Засыревший большак, исполосованный колесами, выбирая, где поположе, широкой дугой поднимается на косогор. На дороге и пашне еще видны следы недавней бессонно-горячей работы, когда из земли выбиралось и выдиралось все, что она успела и сумела родить людям за недолгое лето. То попадалась в колее раздавленная колесами свекла, то звено от тракторной гусеницы или еще какая неведомая железяка, оброненная впопыхах машиной, то в стороне, среди черного, белесые скирды молодой соломы. А у обочины торчал случайно не задетый плугом, сгорбившийся, как старик, сухой подсолнух. Ветер шуршал лохмотьями его листьев, а он все кивал и кланялся путникам непокрытой растрепанной головой.

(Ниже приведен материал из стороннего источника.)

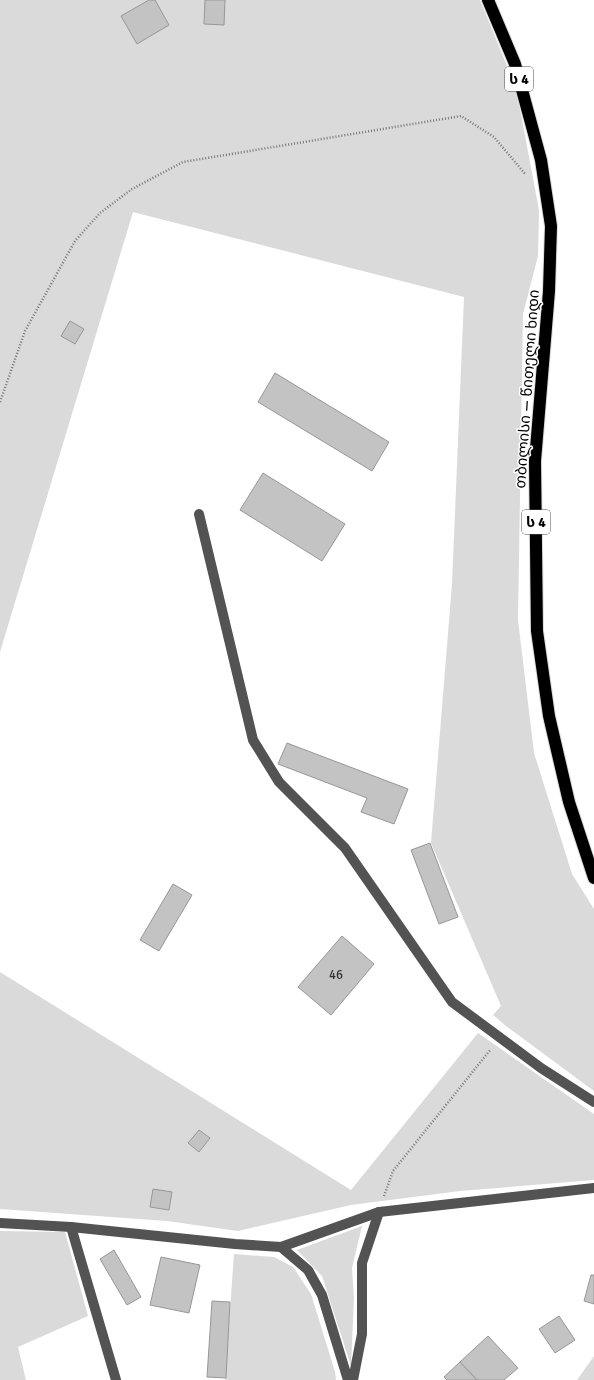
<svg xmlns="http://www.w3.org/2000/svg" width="594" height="1380" font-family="Signika,'Noto Sans Georgian',sans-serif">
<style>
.green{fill:#dadada}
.building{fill:#c3c3c3;stroke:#979797}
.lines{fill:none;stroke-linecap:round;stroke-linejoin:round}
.highway-casing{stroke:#dbdbdb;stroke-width:14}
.path{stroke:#757575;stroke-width:2.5;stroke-dasharray:1 2;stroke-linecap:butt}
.minor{stroke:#535353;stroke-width:10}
.highway{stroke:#000;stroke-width:12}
.labels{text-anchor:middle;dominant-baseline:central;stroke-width:3;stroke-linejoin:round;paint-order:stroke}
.number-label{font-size:13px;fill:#313131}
.shield{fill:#fff;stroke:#4c4c4c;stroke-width:1}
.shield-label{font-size:14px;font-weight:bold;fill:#000}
.street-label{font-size:15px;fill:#000;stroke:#fff}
</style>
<rect width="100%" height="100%" fill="#fff"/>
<g class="green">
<path d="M0,0h480l36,88 23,122 -1,46 -15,58 -5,306 16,133 38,121 22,35v182l-88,-65 -13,-11 8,-9 -70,-163 21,-259 12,-287 -331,-85 -133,440z"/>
<path d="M0,972l351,218 127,-157 116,81v66l-134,11 -109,14 -113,26 -71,-10 -167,-12z"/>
<path d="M362,1226l-10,42 2,30 -3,68 -29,-90 -25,-26z"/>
<path d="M0,1231l65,1 23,84 -70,31 8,33h-26z"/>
<path d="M234,1254l40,3 19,10 18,27 24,78 1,8h-111z"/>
<path d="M594,1356v24h-17z"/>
</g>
<g class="building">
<path d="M149,0h6l14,25 -32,19 -16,-28z"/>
<path d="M205,0h20l-1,25 -20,-1z"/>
<path d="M70,321l14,8 -9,15 -14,-8z"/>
<path d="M275,373l114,69 -17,29 -114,-69z"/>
<path d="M263,473l82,51 -23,37 -82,-51z"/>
<path d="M287,743l121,46 -14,35 -33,-12 6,-14 -89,-34z"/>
<path d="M430,843l28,74 -19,7 -28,-74z"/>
<path d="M173,884l19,11 -33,56 -19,-11z"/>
<path d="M342,936l32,28 -43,51 -33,-28z"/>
<path d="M199,1130l11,8 -11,14 -11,-9z"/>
<path d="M153,1189l19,3 -3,18 -19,-3z"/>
<path d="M114,1250l27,47 -14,8 -27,-46z"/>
<path d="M161,1257l39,8 -11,48 -39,-8z"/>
<path d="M591,1275h3v29l-10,-3z"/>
<path d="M212,1301l18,1 -4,76 -19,-1z"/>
<path d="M559,1316l16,24 -20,13 -16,-24z"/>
<path d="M488,1336l30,32 -14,12h-27l-17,-18z"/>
<path d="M460,1362l17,18h-30l-3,-3z"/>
</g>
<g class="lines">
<g class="highway-casing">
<path id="highway" d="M488,0l27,64 26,96 10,66 -2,65 -14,170 2,170 12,85 20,86 25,76"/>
</g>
<g class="path">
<path d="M0,402l25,-71 50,-90 25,-28 32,-24 51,-27 278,-46 33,21 32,38"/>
<path d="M384,1196l9,-25 98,-122"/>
</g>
<g class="minor">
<path d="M199,514l54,226 26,42 66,66 107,154 89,66 53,34"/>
<path d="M0,1223l71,4 164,17 46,3 98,-35 215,-24"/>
<path d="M71,1227l45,153"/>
<path d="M281,1247l27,23 14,25 26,85"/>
<path d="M353,1380l9,-46v-71l17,-51"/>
</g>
<use href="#highway" class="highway"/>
</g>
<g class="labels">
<g class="number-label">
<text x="336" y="975">46</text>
</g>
<g class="shield">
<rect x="505" y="67" width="28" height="24" rx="3"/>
<rect x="522" y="510" width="28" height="24" rx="3"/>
</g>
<g class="shield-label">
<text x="519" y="79">ს 4</text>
<text x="536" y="522">ს 4</text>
</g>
<g class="street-label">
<text transform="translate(527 389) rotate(-86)">თბილისი — წითელი ხიდი</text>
</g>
</g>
</svg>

Страда отшумела, и теперь по обе стороны большака чернела по-осеннему засмиревшая земля, комковато и неловко улегшаяся на покой.
Дуняшка и Пелагея, поспешая, шли обочь дороги. Опустевшие поля не вызывали у них никаких размышлений: они здесь жили, и все было привычным и незаметным, как этот осенний полевой воздух, которым дышали. Они шагали бок о бок и оживленно болтали о всяких своих житейских делах.
Пелагея, еще шустрая, сухощавая баба, шла налегке в сером клетчатом платке и в Степкином ватном пиджачке с жестяными перекрещенными молотками в петлицах, — Степка учился в школе механизации, на воскресенье приехал домой, и Пелагея выпросила у него пиджак съездить в город. Из-под пиджака высовывался белый, оборчатый, надетый по торжественному случаю передник, который встречный ветер то поддувал пузырями, то запихивал между худых Пелагеиных колен. Но она не одергивала, а так и шла, шлепая о тощие икры широкими голенищами резиновых сапог.
Дуняшка старалась не отставать. Она хоть и была повыше матери, по подростковое пальтишко с короткими рукавами узило ее в плечах и как-то казало и ниже ростом и моложавее, скрадывая года два — именно те, в течение которых Дуняшка успела повзрослеть, похорошеть и уже кое-кому приглянуться.